◆ **To do**
Transcribe the lines of the material starting at the line containing "# @saflib/identity-grpc" and ending at the line containing "Efficient data structures", with both of those lines included. Leave the pictures out of your answer.

◆ **Input**
- - - -

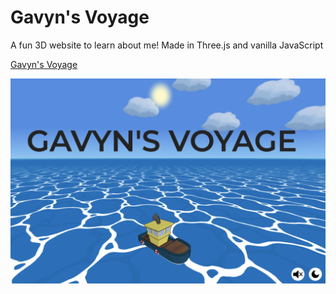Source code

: # Gavyn's Voyage

A fun 3D website to learn about me! Made in Three.js and vanilla JavaScript

[Gavyn's Voyage]([https://pages.github.com/](https://gavyns-voyage.vercel.app/))

![site screenshot](/landing.png)

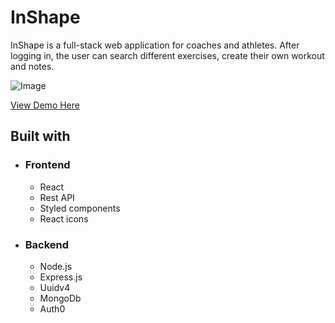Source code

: # InShape

InShape is a full-stack web application for coaches and athletes. After logging in, the user can search different exercises, create their own workout and notes. 

<img src="./.jpg" alt="Image" width="auto">

 <p>
    <a href="https://youtu.be/xlalhPPA1Zw">View Demo Here</a>
  </p>
  
  
## Built with
- ### Frontend
    - React
    - Rest API
    - Styled components
    - React icons
 
- ### Backend
    - Node.js
    - Express.js
    - Uuidv4
    - MongoDb
    - Auth0
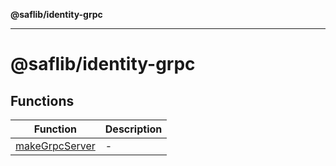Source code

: **@saflib/identity-grpc**

***

# @saflib/identity-grpc

## Functions

| Function | Description |
| ------ | ------ |
| [makeGrpcServer](functions/makeGrpcServer.md) | - |
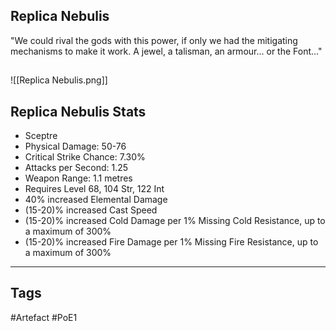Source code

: ## Replica Nebulis
"We could rival the gods with this power, if only we had the mitigating mechanisms
to make it work. A jewel, a talisman, an armour... or the Font..."
##
![[Replica Nebulis.png]]
## Replica Nebulis Stats
- Sceptre
- Physical Damage: 50-76
- Critical Strike Chance: 7.30%
- Attacks per Second: 1.25
- Weapon Range: 1.1 metres
- Requires Level 68, 104 Str, 122 Int
- 40% increased Elemental Damage
- (15-20)% increased Cast Speed
- (15-20)% increased Cold Damage per 1% Missing Cold Resistance, up to a maximum of 300%
- (15-20)% increased Fire Damage per 1% Missing Fire Resistance, up to a maximum of 300%


---
## Tags
#Artefact
#PoE1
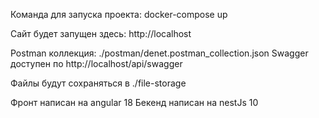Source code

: Команда для запуска проекта: docker-compose up

Сайт будет запущен здесь: http://localhost

Postman коллекция: ./postman/denet.postman_collection.json
Swagger доступен по http://localhost/api/swagger

Файлы будут сохраняться в ./file-storage

Фронт написан на angular 18
Бекенд написан на nestJs 10
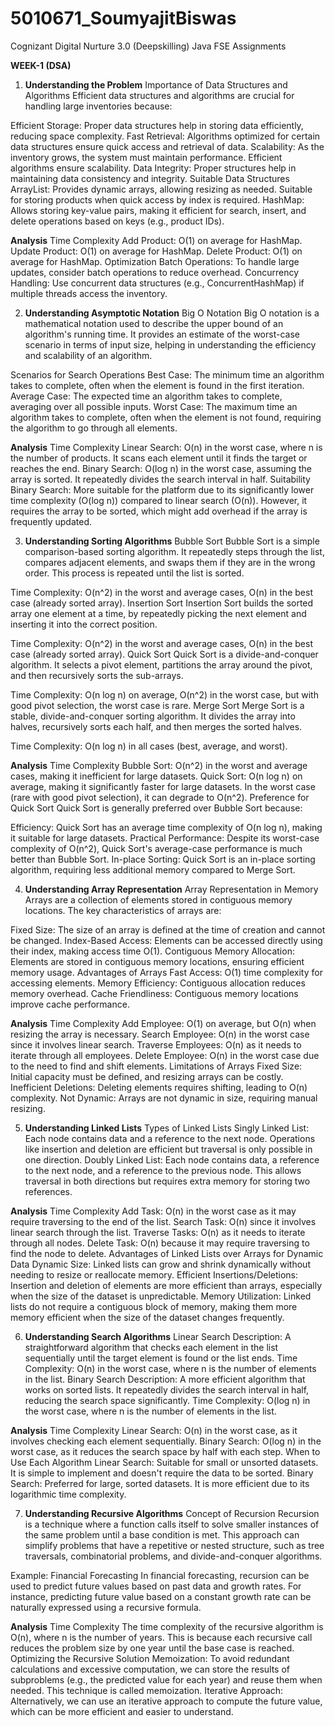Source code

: # 5010671_SoumyajitBiswas
Cognizant Digital Nurture 3.0 (Deepskilling) Java FSE Assignments



**WEEK-1 (DSA)**


1) **Understanding the Problem**
Importance of Data Structures and Algorithms
Efficient data structures and algorithms are crucial for handling large inventories because:

Efficient Storage: Proper data structures help in storing data efficiently, reducing space complexity.
Fast Retrieval: Algorithms optimized for certain data structures ensure quick access and retrieval of data.
Scalability: As the inventory grows, the system must maintain performance. Efficient algorithms ensure scalability.
Data Integrity: Proper structures help in maintaining data consistency and integrity.
Suitable Data Structures
ArrayList: Provides dynamic arrays, allowing resizing as needed. Suitable for storing products when quick access by index is required.
HashMap: Allows storing key-value pairs, making it efficient for search, insert, and delete operations based on keys (e.g., product IDs).

**Analysis**
Time Complexity
Add Product: O(1) on average for HashMap.
Update Product: O(1) on average for HashMap.
Delete Product: O(1) on average for HashMap.
Optimization
Batch Operations: To handle large updates, consider batch operations to reduce overhead.
Concurrency Handling: Use concurrent data structures (e.g., ConcurrentHashMap) if multiple threads access the inventory.



2) **Understanding Asymptotic Notation**
Big O Notation
Big O notation is a mathematical notation used to describe the upper bound of an algorithm's running time. It provides an estimate of the worst-case scenario in terms of input size, helping in understanding the efficiency and scalability of an algorithm.

Scenarios for Search Operations
Best Case: The minimum time an algorithm takes to complete, often when the element is found in the first iteration.
Average Case: The expected time an algorithm takes to complete, averaging over all possible inputs.
Worst Case: The maximum time an algorithm takes to complete, often when the element is not found, requiring the algorithm to go through all elements.

**Analysis**
Time Complexity
Linear Search: O(n) in the worst case, where n is the number of products. It scans each element until it finds the target or reaches the end.
Binary Search: O(log n) in the worst case, assuming the array is sorted. It repeatedly divides the search interval in half.
Suitability
Binary Search: More suitable for the platform due to its significantly lower time complexity (O(log n)) compared to linear search (O(n)). However, it requires the array to be sorted, which might add overhead if the array is frequently updated.



3) **Understanding Sorting Algorithms**
Bubble Sort
Bubble Sort is a simple comparison-based sorting algorithm. It repeatedly steps through the list, compares adjacent elements, and swaps them if they are in the wrong order. This process is repeated until the list is sorted.

Time Complexity: O(n^2) in the worst and average cases, O(n) in the best case (already sorted array).
Insertion Sort
Insertion Sort builds the sorted array one element at a time, by repeatedly picking the next element and inserting it into the correct position.

Time Complexity: O(n^2) in the worst and average cases, O(n) in the best case (already sorted array).
Quick Sort
Quick Sort is a divide-and-conquer algorithm. It selects a pivot element, partitions the array around the pivot, and then recursively sorts the sub-arrays.

Time Complexity: O(n log n) on average, O(n^2) in the worst case, but with good pivot selection, the worst case is rare.
Merge Sort
Merge Sort is a stable, divide-and-conquer sorting algorithm. It divides the array into halves, recursively sorts each half, and then merges the sorted halves.

Time Complexity: O(n log n) in all cases (best, average, and worst).

**Analysis**
Time Complexity
Bubble Sort: O(n^2) in the worst and average cases, making it inefficient for large datasets.
Quick Sort: O(n log n) on average, making it significantly faster for large datasets. In the worst case (rare with good pivot selection), it can degrade to O(n^2).
Preference for Quick Sort
Quick Sort is generally preferred over Bubble Sort because:

Efficiency: Quick Sort has an average time complexity of O(n log n), making it suitable for large datasets.
Practical Performance: Despite its worst-case complexity of O(n^2), Quick Sort's average-case performance is much better than Bubble Sort.
In-place Sorting: Quick Sort is an in-place sorting algorithm, requiring less additional memory compared to Merge Sort.


4) **Understanding Array Representation**
Array Representation in Memory
Arrays are a collection of elements stored in contiguous memory locations. The key characteristics of arrays are:

Fixed Size: The size of an array is defined at the time of creation and cannot be changed.
Index-Based Access: Elements can be accessed directly using their index, making access time O(1).
Contiguous Memory Allocation: Elements are stored in contiguous memory locations, ensuring efficient memory usage.
Advantages of Arrays
Fast Access: O(1) time complexity for accessing elements.
Memory Efficiency: Contiguous allocation reduces memory overhead.
Cache Friendliness: Contiguous memory locations improve cache performance.

**Analysis**
Time Complexity
Add Employee: O(1) on average, but O(n) when resizing the array is necessary.
Search Employee: O(n) in the worst case since it involves linear search.
Traverse Employees: O(n) as it needs to iterate through all employees.
Delete Employee: O(n) in the worst case due to the need to find and shift elements.
Limitations of Arrays
Fixed Size: Initial capacity must be defined, and resizing arrays can be costly.
Inefficient Deletions: Deleting elements requires shifting, leading to O(n) complexity.
Not Dynamic: Arrays are not dynamic in size, requiring manual resizing.



5) **Understanding Linked Lists**
Types of Linked Lists
Singly Linked List: Each node contains data and a reference to the next node. Operations like insertion and deletion are efficient but traversal is only possible in one direction.
Doubly Linked List: Each node contains data, a reference to the next node, and a reference to the previous node. This allows traversal in both directions but requires extra memory for storing two references.

**Analysis**
Time Complexity
Add Task: O(n) in the worst case as it may require traversing to the end of the list.
Search Task: O(n) since it involves linear search through the list.
Traverse Tasks: O(n) as it needs to iterate through all nodes.
Delete Task: O(n) because it may require traversing to find the node to delete.
Advantages of Linked Lists over Arrays for Dynamic Data
Dynamic Size: Linked lists can grow and shrink dynamically without needing to resize or reallocate memory.
Efficient Insertions/Deletions: Insertion and deletion of elements are more efficient than arrays, especially when the size of the dataset is unpredictable.
Memory Utilization: Linked lists do not require a contiguous block of memory, making them more memory efficient when the size of the dataset changes frequently.



6) **Understanding Search Algorithms**
Linear Search
Description: A straightforward algorithm that checks each element in the list sequentially until the target element is found or the list ends.
Time Complexity: O(n) in the worst case, where n is the number of elements in the list.
Binary Search
Description: A more efficient algorithm that works on sorted lists. It repeatedly divides the search interval in half, reducing the search space significantly.
Time Complexity: O(log n) in the worst case, where n is the number of elements in the list.

**Analysis**
Time Complexity
Linear Search: O(n) in the worst case, as it involves checking each element sequentially.
Binary Search: O(log n) in the worst case, as it reduces the search space by half with each step.
When to Use Each Algorithm
Linear Search: Suitable for small or unsorted datasets. It is simple to implement and doesn't require the data to be sorted.
Binary Search: Preferred for large, sorted datasets. It is more efficient due to its logarithmic time complexity.



7) **Understanding Recursive Algorithms**
Concept of Recursion
Recursion is a technique where a function calls itself to solve smaller instances of the same problem until a base condition is met. This approach can simplify problems that have a repetitive or nested structure, such as tree traversals, combinatorial problems, and divide-and-conquer algorithms.

Example: Financial Forecasting
In financial forecasting, recursion can be used to predict future values based on past data and growth rates. For instance, predicting future value based on a constant growth rate can be naturally expressed using a recursive formula.

**Analysis**
Time Complexity
The time complexity of the recursive algorithm is O(n), where n is the number of years. This is because each recursive call reduces the problem size by one year until the base case is reached.
Optimizing the Recursive Solution
Memoization: To avoid redundant calculations and excessive computation, we can store the results of subproblems (e.g., the predicted value for each year) and reuse them when needed. This technique is called memoization.
Iterative Approach: Alternatively, we can use an iterative approach to compute the future value, which can be more efficient and easier to understand.
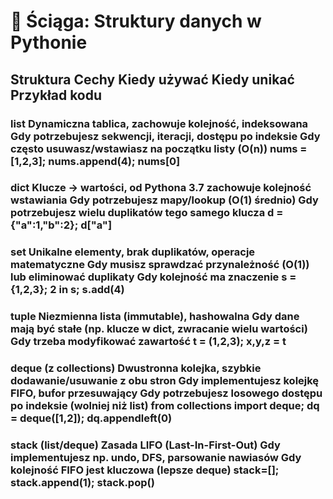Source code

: # 📘 Ściąga: Struktury danych w Pythonie
## Struktura	Cechy	Kiedy używać	Kiedy unikać	Przykład kodu
###  list	Dynamiczna tablica, zachowuje kolejność, indeksowana	Gdy potrzebujesz sekwencji, iteracji, dostępu po indeksie	Gdy często usuwasz/wstawiasz na początku listy (O(n))	nums = [1,2,3]; nums.append(4); nums[0]
### dict	Klucze → wartości, od Pythona 3.7 zachowuje kolejność wstawiania	Gdy potrzebujesz mapy/lookup (O(1) średnio)	Gdy potrzebujesz wielu duplikatów tego samego klucza	d = {"a":1,"b":2}; d["a"]
### set	Unikalne elementy, brak duplikatów, operacje matematyczne	Gdy musisz sprawdzać przynależność (O(1)) lub eliminować duplikaty	Gdy kolejność ma znaczenie	s = {1,2,3}; 2 in s; s.add(4)
### tuple	Niezmienna lista (immutable), hashowalna	Gdy dane mają być stałe (np. klucze w dict, zwracanie wielu wartości)	Gdy trzeba modyfikować zawartość	t = (1,2,3); x,y,z = t
### deque (z collections)	Dwustronna kolejka, szybkie dodawanie/usuwanie z obu stron	Gdy implementujesz kolejkę FIFO, bufor przesuwający	Gdy potrzebujesz losowego dostępu po indeksie (wolniej niż list)	from collections import deque; dq = deque([1,2]); dq.appendleft(0)
### stack (list/deque)	Zasada LIFO (Last-In-First-Out)	Gdy implementujesz np. undo, DFS, parsowanie nawiasów	Gdy kolejność FIFO jest kluczowa (lepsze deque)	stack=[]; stack.append(1); stack.pop()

- - - -

◆ **Reply**
# @saflib/identity-grpc

## Functions

| Function | Description |
| ------ | ------ |
| [makeGrpcServer](functions/makeGrpcServer.md) | - |
Source code

: ## Replica Nebulis
"We could rival the gods with this power, if only we had the mitigating mechanisms
to make it work. A jewel, a talisman, an armour... or the Font..."
##
![[Replica Nebulis.png]]
## Replica Nebulis Stats
- Sceptre
- Physical Damage: 50-76
- Critical Strike Chance: 7.30%
- Attacks per Second: 1.25
- Weapon Range: 1.1 metres
- Requires Level 68, 104 Str, 122 Int
- 40% increased Elemental Damage
- (15-20)% increased Cast Speed
- (15-20)% increased Cold Damage per 1% Missing Cold Resistance, up to a maximum of 300%
- (15-20)% increased Fire Damage per 1% Missing Fire Resistance, up to a maximum of 300%


---
## Tags
#Artefact
#PoE1
Source code

: Команда для запуска проекта: docker-compose up

Сайт будет запущен здесь: http://localhost

Postman коллекция: ./postman/denet.postman_collection.json
Swagger доступен по http://localhost/api/swagger

Файлы будут сохраняться в ./file-storage

Фронт написан на angular 18
Бекенд написан на nestJs 10
Source code

: # 5010671_SoumyajitBiswas
Cognizant Digital Nurture 3.0 (Deepskilling) Java FSE Assignments



**WEEK-1 (DSA)**


1) **Understanding the Problem**
Importance of Data Structures and Algorithms
Efficient data structures and algorithms are crucial for handling large inventories because:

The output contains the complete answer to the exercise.